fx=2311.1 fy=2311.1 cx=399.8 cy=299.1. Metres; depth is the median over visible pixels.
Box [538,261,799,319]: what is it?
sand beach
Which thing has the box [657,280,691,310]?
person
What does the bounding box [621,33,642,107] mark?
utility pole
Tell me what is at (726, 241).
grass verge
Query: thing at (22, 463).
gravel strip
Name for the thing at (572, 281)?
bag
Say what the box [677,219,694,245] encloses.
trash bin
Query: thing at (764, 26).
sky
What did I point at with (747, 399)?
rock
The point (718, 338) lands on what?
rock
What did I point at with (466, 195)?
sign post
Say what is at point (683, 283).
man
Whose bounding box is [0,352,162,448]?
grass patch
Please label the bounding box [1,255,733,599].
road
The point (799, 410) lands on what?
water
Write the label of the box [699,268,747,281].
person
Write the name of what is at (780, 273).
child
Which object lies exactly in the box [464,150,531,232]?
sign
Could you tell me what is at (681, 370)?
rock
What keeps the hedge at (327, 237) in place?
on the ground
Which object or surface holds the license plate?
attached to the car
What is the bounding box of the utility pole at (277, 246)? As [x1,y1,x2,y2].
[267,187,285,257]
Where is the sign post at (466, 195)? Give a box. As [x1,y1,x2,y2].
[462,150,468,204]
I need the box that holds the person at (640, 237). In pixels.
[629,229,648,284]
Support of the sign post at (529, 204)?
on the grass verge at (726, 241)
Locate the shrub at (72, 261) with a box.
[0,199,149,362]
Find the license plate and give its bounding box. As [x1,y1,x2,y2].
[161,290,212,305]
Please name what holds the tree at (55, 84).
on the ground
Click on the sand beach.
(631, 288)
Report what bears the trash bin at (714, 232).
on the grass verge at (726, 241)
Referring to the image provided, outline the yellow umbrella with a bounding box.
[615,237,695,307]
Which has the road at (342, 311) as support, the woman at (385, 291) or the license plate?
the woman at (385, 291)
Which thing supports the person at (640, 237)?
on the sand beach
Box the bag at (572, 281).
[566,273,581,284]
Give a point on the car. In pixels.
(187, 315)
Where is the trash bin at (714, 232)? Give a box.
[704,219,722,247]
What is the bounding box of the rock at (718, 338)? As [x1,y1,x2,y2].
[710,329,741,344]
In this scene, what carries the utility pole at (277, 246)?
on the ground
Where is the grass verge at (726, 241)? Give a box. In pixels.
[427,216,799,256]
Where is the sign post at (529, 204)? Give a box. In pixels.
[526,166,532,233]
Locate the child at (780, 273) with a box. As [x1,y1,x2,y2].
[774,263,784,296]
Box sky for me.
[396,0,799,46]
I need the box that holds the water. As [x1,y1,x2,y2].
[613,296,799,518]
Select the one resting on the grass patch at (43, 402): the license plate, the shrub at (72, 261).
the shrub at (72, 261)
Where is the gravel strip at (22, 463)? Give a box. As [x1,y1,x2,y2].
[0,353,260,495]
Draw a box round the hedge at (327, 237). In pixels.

::::::::

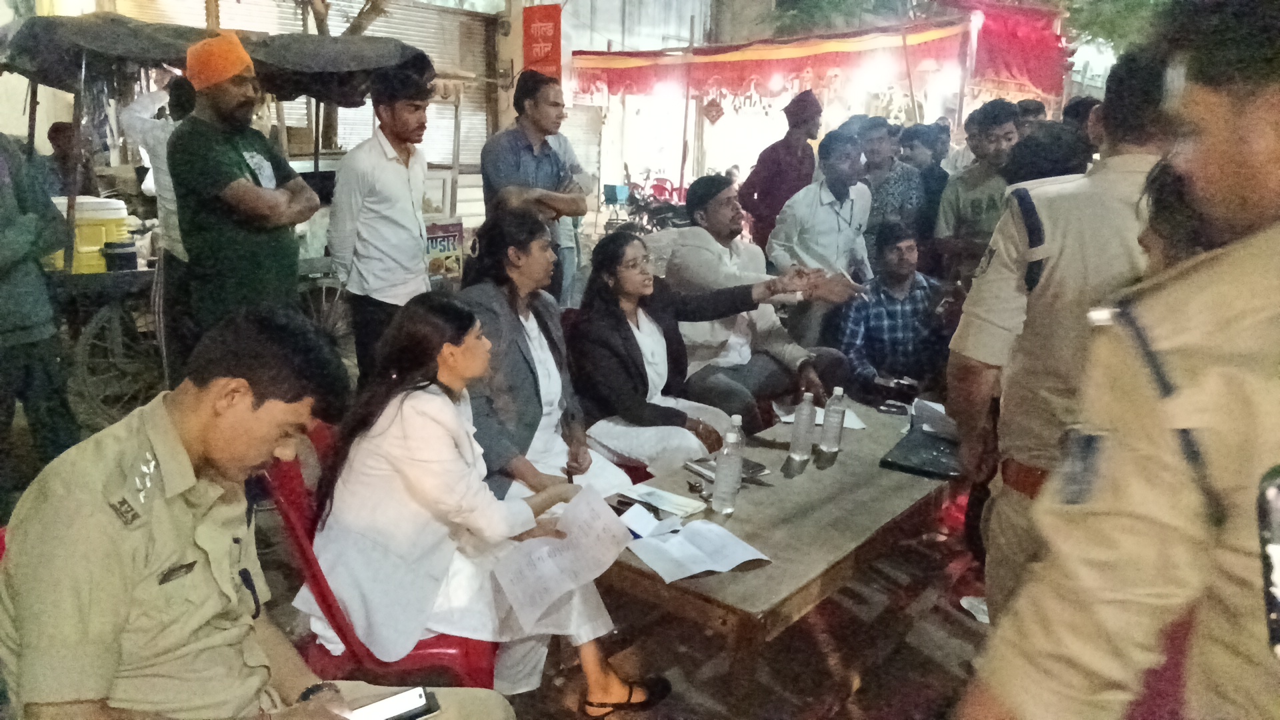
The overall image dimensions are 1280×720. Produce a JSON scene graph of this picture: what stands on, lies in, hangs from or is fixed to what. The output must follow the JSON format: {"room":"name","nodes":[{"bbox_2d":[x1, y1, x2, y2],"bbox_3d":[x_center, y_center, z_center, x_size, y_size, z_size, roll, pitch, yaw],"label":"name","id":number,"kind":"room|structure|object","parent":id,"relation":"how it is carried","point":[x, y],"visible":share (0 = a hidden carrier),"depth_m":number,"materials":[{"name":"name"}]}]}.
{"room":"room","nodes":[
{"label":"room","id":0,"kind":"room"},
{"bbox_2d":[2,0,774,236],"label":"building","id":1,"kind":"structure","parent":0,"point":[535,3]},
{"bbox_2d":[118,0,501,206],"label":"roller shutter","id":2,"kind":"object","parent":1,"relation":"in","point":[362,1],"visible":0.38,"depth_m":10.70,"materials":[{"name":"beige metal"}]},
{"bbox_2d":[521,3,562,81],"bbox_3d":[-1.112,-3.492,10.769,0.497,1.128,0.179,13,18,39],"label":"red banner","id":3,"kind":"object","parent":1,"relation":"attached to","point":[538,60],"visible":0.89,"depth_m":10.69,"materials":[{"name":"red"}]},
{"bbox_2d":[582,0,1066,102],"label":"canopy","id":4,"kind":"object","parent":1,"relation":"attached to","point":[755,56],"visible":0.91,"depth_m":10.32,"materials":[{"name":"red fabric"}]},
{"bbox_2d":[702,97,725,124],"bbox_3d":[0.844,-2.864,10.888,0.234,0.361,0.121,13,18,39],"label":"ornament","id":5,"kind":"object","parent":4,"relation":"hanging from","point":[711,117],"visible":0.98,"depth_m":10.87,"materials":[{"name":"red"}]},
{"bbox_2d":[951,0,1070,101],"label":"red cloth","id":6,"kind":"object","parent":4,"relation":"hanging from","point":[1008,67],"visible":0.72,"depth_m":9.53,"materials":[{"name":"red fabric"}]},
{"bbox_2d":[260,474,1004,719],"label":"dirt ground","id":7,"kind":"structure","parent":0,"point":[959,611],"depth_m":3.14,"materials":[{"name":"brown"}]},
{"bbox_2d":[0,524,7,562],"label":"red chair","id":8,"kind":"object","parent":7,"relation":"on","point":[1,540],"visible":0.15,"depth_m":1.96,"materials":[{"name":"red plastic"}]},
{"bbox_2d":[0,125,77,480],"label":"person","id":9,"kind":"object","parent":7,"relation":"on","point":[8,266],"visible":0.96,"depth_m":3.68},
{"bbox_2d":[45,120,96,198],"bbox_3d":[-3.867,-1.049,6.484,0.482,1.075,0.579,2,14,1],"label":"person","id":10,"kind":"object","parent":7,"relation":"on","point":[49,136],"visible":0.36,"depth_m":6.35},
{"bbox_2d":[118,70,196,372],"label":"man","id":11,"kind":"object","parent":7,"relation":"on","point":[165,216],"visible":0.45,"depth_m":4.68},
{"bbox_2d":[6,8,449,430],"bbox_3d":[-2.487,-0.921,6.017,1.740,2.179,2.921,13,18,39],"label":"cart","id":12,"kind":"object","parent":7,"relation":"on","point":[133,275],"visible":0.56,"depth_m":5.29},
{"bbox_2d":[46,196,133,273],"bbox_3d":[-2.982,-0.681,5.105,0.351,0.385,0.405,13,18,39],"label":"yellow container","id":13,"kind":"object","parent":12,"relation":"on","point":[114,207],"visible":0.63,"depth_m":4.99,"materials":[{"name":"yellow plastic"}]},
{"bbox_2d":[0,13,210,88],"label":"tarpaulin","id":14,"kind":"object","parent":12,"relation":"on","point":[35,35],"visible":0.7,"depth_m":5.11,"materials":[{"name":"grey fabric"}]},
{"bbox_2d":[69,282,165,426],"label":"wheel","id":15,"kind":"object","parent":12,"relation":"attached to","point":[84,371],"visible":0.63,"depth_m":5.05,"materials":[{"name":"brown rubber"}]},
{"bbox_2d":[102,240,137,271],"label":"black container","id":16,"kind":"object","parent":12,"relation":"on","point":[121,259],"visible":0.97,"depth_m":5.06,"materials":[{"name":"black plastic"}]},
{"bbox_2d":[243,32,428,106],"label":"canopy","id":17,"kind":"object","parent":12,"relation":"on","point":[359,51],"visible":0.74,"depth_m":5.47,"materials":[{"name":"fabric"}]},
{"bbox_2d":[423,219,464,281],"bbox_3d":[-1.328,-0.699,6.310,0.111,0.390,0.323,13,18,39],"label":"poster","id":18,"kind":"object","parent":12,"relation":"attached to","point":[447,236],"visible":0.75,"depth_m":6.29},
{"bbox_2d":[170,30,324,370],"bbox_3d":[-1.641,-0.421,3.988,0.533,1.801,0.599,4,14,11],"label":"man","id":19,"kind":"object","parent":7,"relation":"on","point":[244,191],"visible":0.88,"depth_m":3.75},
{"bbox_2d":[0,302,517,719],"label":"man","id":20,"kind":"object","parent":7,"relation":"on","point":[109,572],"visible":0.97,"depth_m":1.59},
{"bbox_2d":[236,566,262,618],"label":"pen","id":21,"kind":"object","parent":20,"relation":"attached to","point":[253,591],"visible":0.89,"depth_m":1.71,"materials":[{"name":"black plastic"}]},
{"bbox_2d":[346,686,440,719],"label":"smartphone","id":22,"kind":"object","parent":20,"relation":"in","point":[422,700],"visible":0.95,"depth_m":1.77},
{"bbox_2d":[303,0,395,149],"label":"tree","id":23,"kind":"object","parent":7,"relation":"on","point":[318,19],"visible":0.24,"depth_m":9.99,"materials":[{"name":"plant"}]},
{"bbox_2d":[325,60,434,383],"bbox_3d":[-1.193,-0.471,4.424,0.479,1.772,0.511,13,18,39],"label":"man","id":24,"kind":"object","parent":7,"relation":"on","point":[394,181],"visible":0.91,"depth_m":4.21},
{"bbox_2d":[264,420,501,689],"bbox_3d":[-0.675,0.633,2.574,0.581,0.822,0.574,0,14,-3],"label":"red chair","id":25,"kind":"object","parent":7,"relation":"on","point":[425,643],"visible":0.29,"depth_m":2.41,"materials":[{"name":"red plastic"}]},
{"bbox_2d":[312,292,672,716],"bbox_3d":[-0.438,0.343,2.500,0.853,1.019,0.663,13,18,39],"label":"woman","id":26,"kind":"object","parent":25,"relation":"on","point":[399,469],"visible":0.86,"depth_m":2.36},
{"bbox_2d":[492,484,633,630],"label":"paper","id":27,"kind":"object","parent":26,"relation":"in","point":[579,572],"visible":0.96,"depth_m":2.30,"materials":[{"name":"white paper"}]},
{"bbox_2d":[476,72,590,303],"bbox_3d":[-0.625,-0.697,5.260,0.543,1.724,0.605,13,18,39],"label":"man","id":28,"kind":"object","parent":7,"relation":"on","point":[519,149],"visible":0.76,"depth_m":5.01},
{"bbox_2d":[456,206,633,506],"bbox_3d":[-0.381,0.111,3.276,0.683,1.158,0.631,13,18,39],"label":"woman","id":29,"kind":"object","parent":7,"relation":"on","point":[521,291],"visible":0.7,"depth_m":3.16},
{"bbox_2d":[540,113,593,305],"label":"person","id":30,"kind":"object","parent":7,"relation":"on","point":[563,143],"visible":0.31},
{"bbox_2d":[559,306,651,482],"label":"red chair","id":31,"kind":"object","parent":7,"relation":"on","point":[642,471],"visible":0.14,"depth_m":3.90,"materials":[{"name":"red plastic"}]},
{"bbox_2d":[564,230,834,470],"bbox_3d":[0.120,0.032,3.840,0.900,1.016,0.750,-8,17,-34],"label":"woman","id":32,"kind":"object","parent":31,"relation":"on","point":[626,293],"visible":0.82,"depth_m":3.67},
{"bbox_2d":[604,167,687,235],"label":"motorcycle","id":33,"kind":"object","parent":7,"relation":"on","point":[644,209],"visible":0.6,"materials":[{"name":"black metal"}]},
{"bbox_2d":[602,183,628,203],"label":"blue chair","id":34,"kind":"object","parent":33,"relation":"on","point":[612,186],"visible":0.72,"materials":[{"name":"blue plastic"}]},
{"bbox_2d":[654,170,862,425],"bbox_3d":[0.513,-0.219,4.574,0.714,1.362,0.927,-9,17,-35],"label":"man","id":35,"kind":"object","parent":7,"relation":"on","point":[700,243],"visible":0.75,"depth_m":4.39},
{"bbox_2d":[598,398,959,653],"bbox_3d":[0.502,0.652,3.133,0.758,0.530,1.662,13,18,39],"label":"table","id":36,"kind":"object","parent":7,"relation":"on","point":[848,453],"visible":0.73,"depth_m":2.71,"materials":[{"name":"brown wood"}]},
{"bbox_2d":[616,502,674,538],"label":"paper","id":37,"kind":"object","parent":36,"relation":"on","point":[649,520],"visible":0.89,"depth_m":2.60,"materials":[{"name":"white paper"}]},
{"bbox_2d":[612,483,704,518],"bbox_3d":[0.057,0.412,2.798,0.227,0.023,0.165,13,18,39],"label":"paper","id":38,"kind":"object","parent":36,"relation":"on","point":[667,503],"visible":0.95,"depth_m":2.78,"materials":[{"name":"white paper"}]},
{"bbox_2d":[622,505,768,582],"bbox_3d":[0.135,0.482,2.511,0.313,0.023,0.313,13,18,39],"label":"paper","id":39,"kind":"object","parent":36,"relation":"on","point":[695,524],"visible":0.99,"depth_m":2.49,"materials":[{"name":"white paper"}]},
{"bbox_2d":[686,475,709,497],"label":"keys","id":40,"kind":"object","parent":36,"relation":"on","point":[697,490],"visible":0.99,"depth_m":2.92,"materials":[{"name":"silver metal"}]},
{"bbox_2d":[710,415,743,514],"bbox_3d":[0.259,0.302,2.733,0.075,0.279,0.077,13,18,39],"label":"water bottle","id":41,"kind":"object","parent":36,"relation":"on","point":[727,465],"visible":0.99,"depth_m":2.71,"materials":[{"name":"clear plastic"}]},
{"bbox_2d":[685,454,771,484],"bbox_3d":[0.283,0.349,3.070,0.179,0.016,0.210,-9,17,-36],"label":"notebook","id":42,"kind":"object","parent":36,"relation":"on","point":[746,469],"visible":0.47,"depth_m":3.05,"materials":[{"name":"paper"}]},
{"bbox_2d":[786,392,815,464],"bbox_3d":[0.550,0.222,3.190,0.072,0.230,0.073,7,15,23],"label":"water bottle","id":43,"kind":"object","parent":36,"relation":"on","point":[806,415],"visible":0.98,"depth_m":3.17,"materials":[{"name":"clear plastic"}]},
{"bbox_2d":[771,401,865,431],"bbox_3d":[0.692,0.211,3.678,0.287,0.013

::::::::

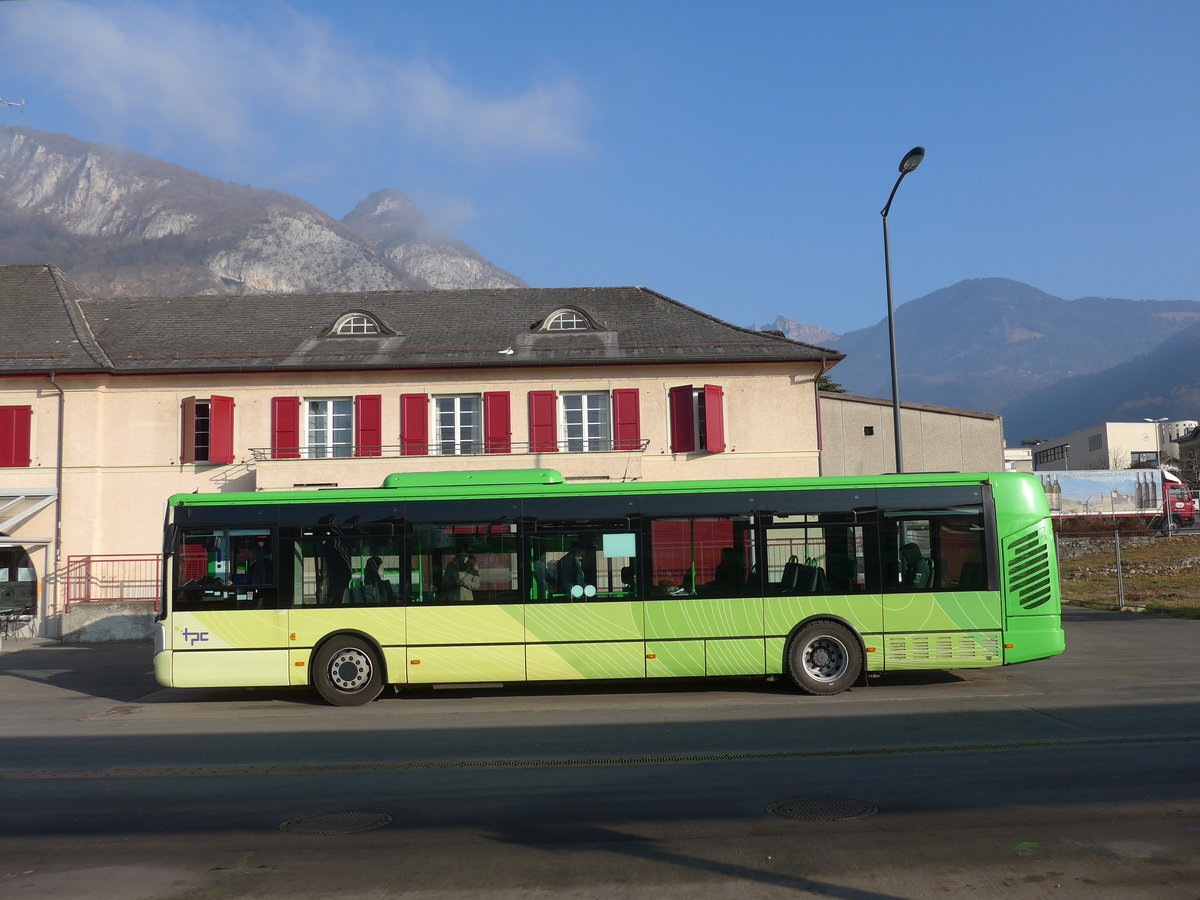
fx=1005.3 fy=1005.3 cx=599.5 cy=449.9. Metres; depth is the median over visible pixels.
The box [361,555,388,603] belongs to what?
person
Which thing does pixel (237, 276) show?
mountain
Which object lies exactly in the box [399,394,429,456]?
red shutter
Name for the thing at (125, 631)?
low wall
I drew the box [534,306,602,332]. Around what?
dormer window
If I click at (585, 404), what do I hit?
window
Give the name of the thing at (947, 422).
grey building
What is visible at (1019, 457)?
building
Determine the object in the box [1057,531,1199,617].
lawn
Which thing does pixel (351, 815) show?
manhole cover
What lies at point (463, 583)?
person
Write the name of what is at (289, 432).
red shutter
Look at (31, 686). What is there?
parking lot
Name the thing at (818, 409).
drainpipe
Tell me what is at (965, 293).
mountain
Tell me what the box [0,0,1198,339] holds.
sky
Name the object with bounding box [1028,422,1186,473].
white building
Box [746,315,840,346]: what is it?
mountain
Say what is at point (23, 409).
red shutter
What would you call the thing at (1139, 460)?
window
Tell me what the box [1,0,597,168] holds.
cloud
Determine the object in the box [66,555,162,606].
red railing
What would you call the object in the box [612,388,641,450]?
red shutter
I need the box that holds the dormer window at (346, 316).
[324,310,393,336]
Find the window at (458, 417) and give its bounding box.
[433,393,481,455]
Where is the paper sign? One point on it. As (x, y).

::::::::

● **Exercise prompt**
Retype, in the same exact form, the lines of the material above from the line holding "If I click at (585, 404), what do I hit?" through the line holding "Where is the paper".

● **Answer space**
If I click at (585, 404), what do I hit?
window
Give the name of the thing at (947, 422).
grey building
What is visible at (1019, 457)?
building
Determine the object in the box [1057,531,1199,617].
lawn
Which thing does pixel (351, 815) show?
manhole cover
What lies at point (463, 583)?
person
Write the name of what is at (289, 432).
red shutter
Look at (31, 686). What is there?
parking lot
Name the thing at (818, 409).
drainpipe
Tell me what is at (965, 293).
mountain
Tell me what the box [0,0,1198,339] holds.
sky
Name the object with bounding box [1028,422,1186,473].
white building
Box [746,315,840,346]: what is it?
mountain
Say what is at point (23, 409).
red shutter
What would you call the thing at (1139, 460)?
window
Tell me what the box [1,0,597,168] holds.
cloud
Determine the object in the box [66,555,162,606].
red railing
What would you call the object in the box [612,388,641,450]?
red shutter
I need the box that holds the dormer window at (346, 316).
[324,310,393,336]
Find the window at (458, 417) and give its bounding box.
[433,393,481,455]
Where is the paper sign? One point on it. As (x, y).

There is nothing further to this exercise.